▶ [Exercise goal]: With the images removed, write out each record exactly as given.

───── Supplied records ─────

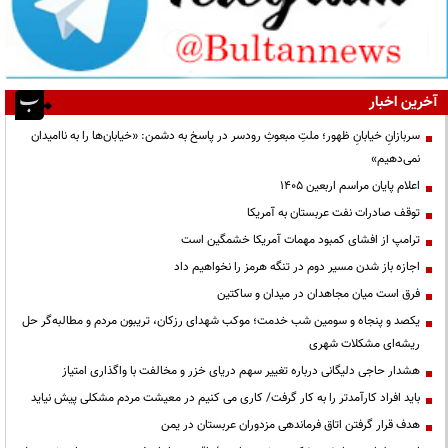
آخرین اخبار
سربازانِ خیابانِ ظهور؛ ملتِ مبعوثِ رودسر در پاسخ به دشمن: «خیابان‌ها را به ناامیدان
نمی‌دهیم»
اعلام پایان مراسم اربعین ۱۴۰۵
توقف صادرات نفت عربستان به آمریکا
ترامپ از افشای کمبود مهمات آمریکا خشمگین است
اجازه باز شدن مسیر دوم در تنگه هرمز را نخواهیم داد
فرق است میان مجاهدان در میدان و ساکتین
یکصد و پنجاه و سومین شب خدمت؛ موکب شهدای رزکان، تریبون مردم و مطالبه‌گر حل
ریشه‌ای مشکلات شهری
هشدار حاجی دلیگانی درباره تغییر سهم دریای خزر و مخالفت با واگذاری امتیاز
باید افراد کارآمدتر را به کار گرفت/ کاری می کنیم در معیشت مردم مشکلی پیش نیاید
هدف قرار گرفتن اتاق‌ فرماندهی مزدوران عربستان در یمن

─────

▶ [Solution for this exercise]:
آخرین اخبار
سربازانِ خیابانِ ظهور؛ ملتِ مبعوثِ رودسر در پاسخ به دشمن: «خیابان‌ها را به ناامیدان
نمی‌دهیم»
اعلام پایان مراسم اربعین ۱۴۰۵
توقف صادرات نفت عربستان به آمریکا
ترامپ از افشای کمبود مهمات آمریکا خشمگین است
اجازه باز شدن مسیر دوم در تنگه هرمز را نخواهیم داد
فرق است میان مجاهدان در میدان و ساکتین
یکصد و پنجاه و سومین شب خدمت؛ موکب شهدای رزکان، تریبون مردم و مطالبه‌گر حل
ریشه‌ای مشکلات شهری
هشدار حاجی دلیگانی درباره تغییر سهم دریای خزر و مخالفت با واگذاری امتیاز
باید افراد کارآمدتر را به کار گرفت/ کاری می کنیم در معیشت مردم مشکلی پیش نیاید
هدف قرار گرفتن اتاق‌ فرماندهی مزدوران عربستان در یمن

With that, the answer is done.